El riesgo país volvió a perforar el piso de los 500 puntos básicos, en su nivel más bajo en dos semanas
La mejora se produjo pese a un contexto internacional desfavorable: los rendimientos de los bonos del Tesoro de Estados Unidos treparon hasta un rango de entre 4,55% y 5,27% anual, su nivel más alto desde octubre de 2023, lo que en general representa un desafío para la renta fija de los mercados emergentes. Sin embargo, los activos argentinos mostraron un comportamiento positivo: los bonos soberanos en dólares avanzaron hasta 0,34% en el exterior, las acciones locales subieron y el Banco Central volvió a comprar divisas en el mercado durante el tramo final de agosto, lo que reforzó el clima de mayor confianza.

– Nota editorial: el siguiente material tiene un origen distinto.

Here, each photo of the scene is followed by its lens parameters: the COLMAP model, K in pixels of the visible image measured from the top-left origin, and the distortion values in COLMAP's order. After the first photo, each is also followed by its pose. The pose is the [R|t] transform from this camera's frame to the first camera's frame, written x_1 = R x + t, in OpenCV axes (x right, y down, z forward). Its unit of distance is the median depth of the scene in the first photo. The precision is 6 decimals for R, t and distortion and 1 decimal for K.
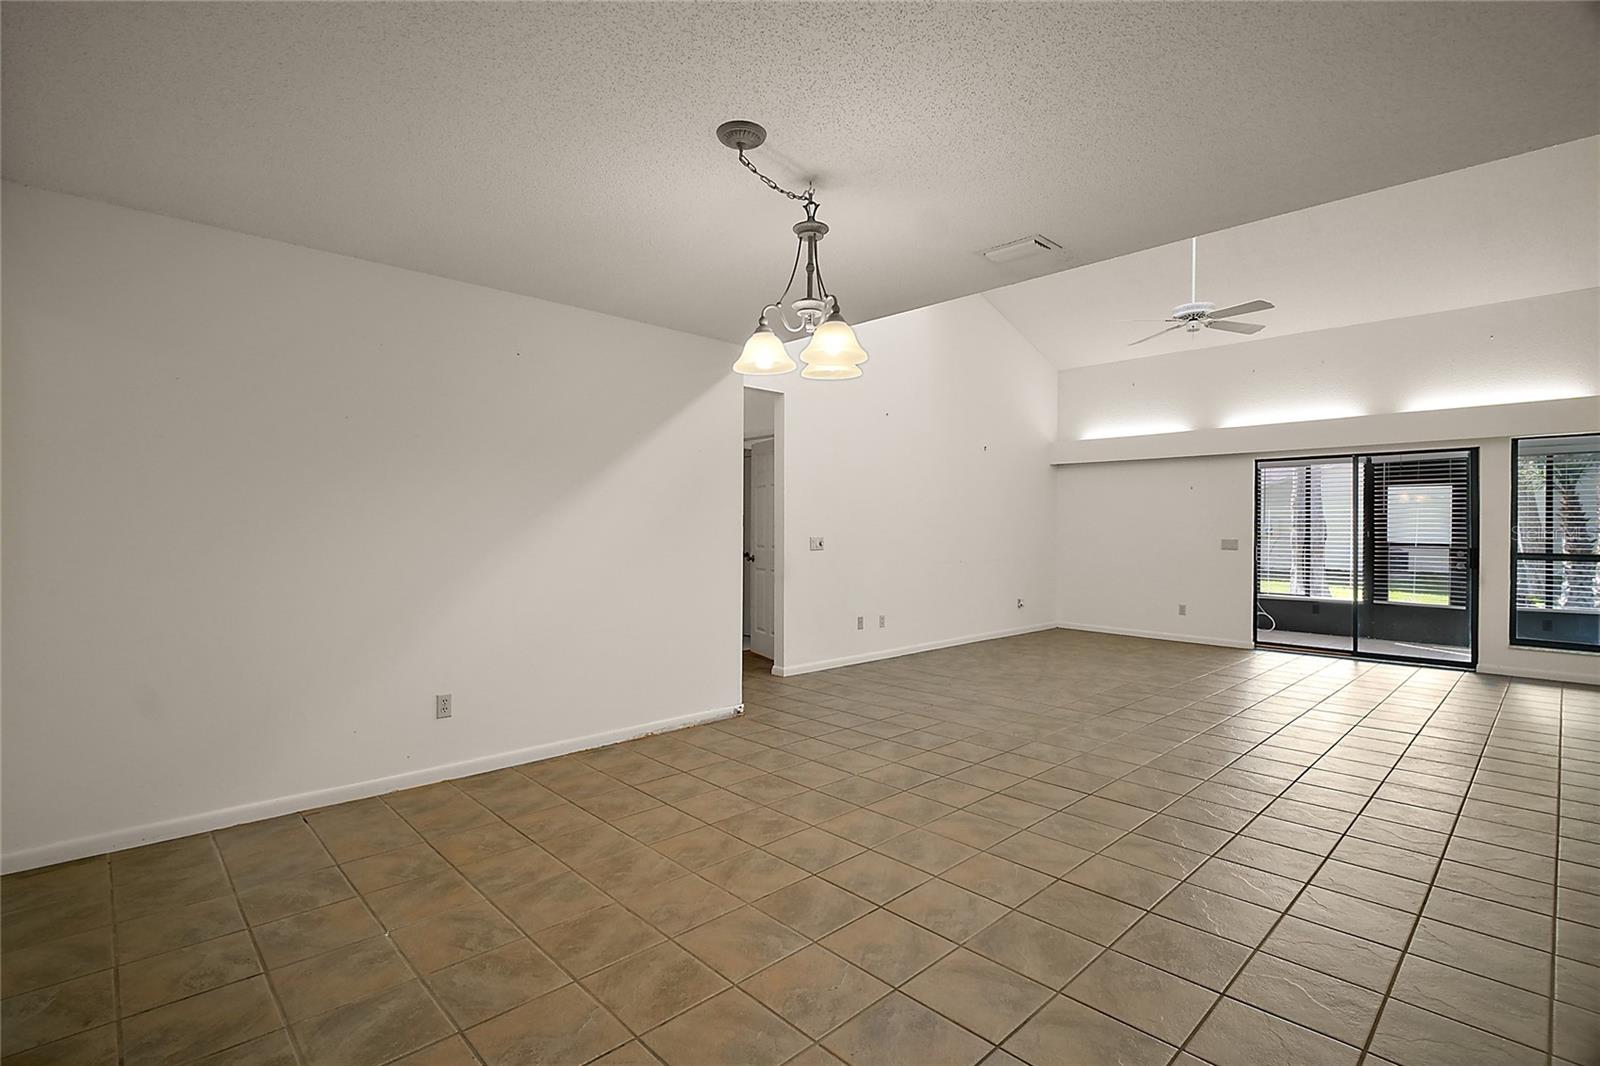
lens RADIAL K [[742.0, 0, 786.2], [0, 742.0, 527.6], [0, 0, 1]] dist [0.002689, -0.008844]
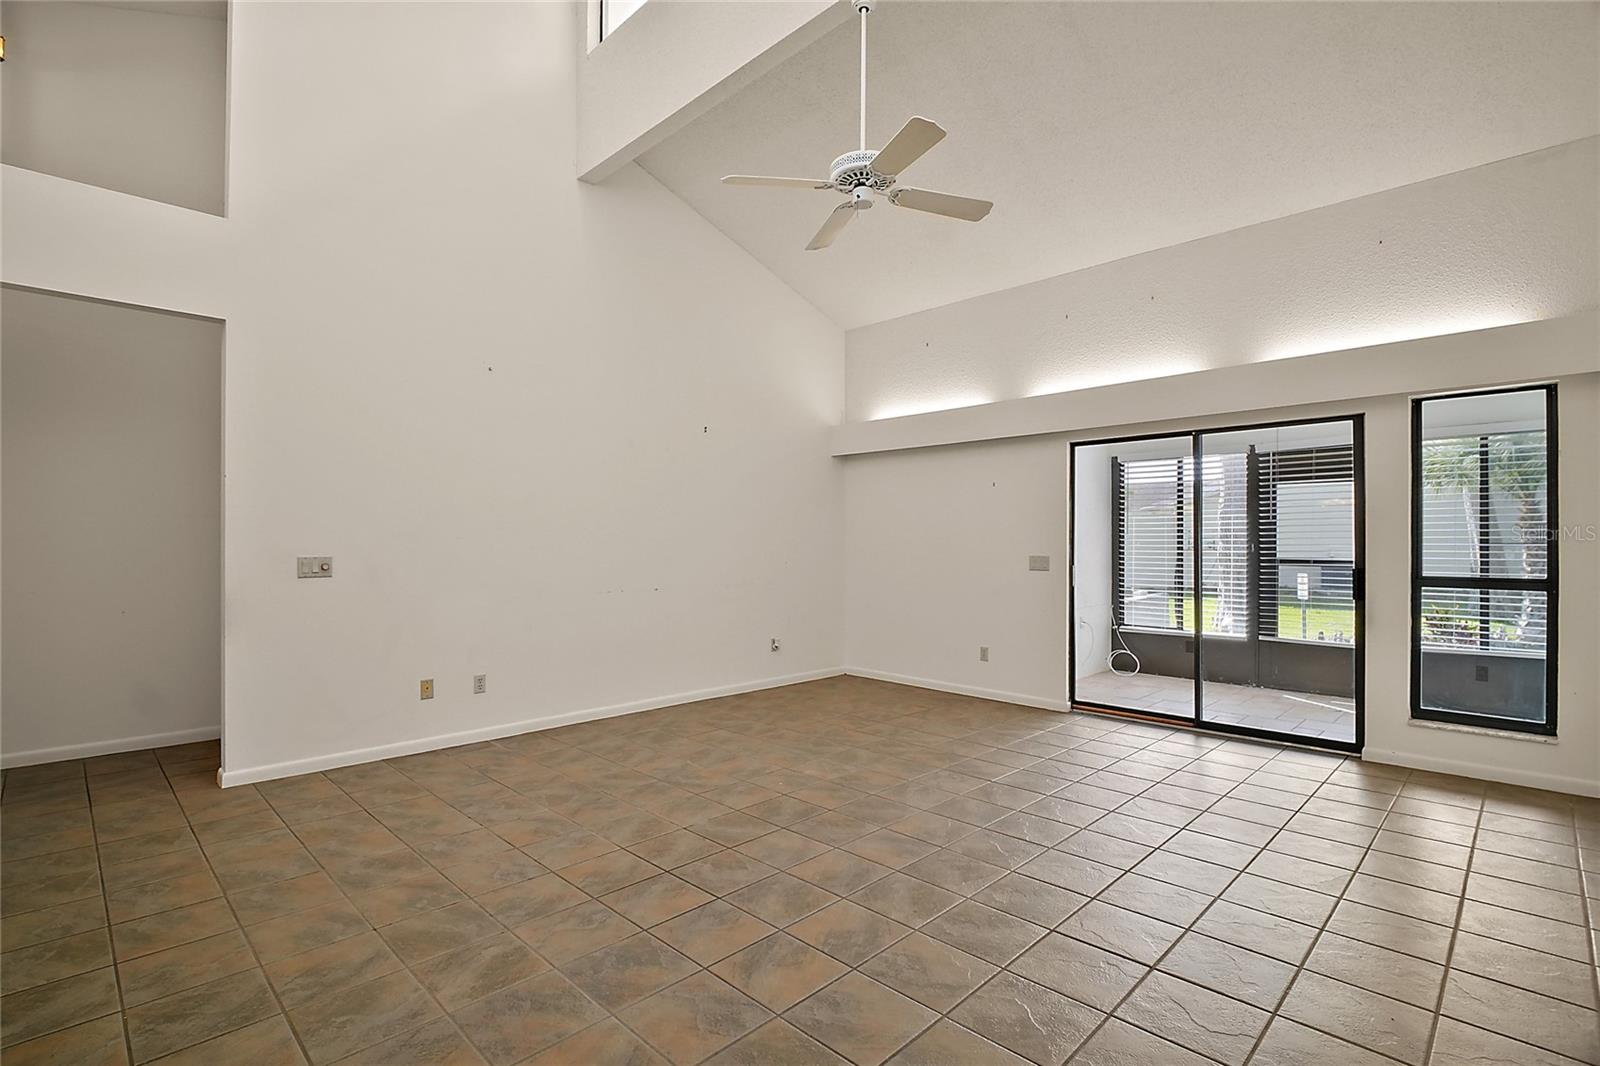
lens RADIAL K [[747.0, 0, 791.0], [0, 747.0, 543.1], [0, 0, 1]] dist [0.002858, -0.008707]
pose [[0.999613, -0.003711, 0.027556, 0.327483], [0.003707, 0.999993, 0.000217, 0.002470], [-0.027557, -0.000115, 0.999620, 0.282203]]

Según explicó el economista Gustavo Ber, dos factores ayudaron especialmente a la compresión del indicador: la expectativa de una inflación de agosto por debajo del 2%, y la suba del precio de la soja hasta los $560.000 por tonelada en la Bolsa de Comercio de Rosario. La mejora también se vio reforzada por el respaldo público que el secretario del Tesoro de Estados Unidos, Scott Bessent, le dio a la gestión de Javier Milei tras su encuentro con el ministro Luis Caputo en el marco del G20 de Finanzas, al calificar a la Argentina como un país que “está liderando una oportunidad histórica en el hemisferio occidental”. De cara a septiembre, analistas de Portfolio Personal Inversiones adoptaron una postura más constructiva sobre la deuda argentina, y estiman que una eventual compresión adicional del riesgo país podría llevarlo a la zona de los 400 a 450 puntos hacia fin de año.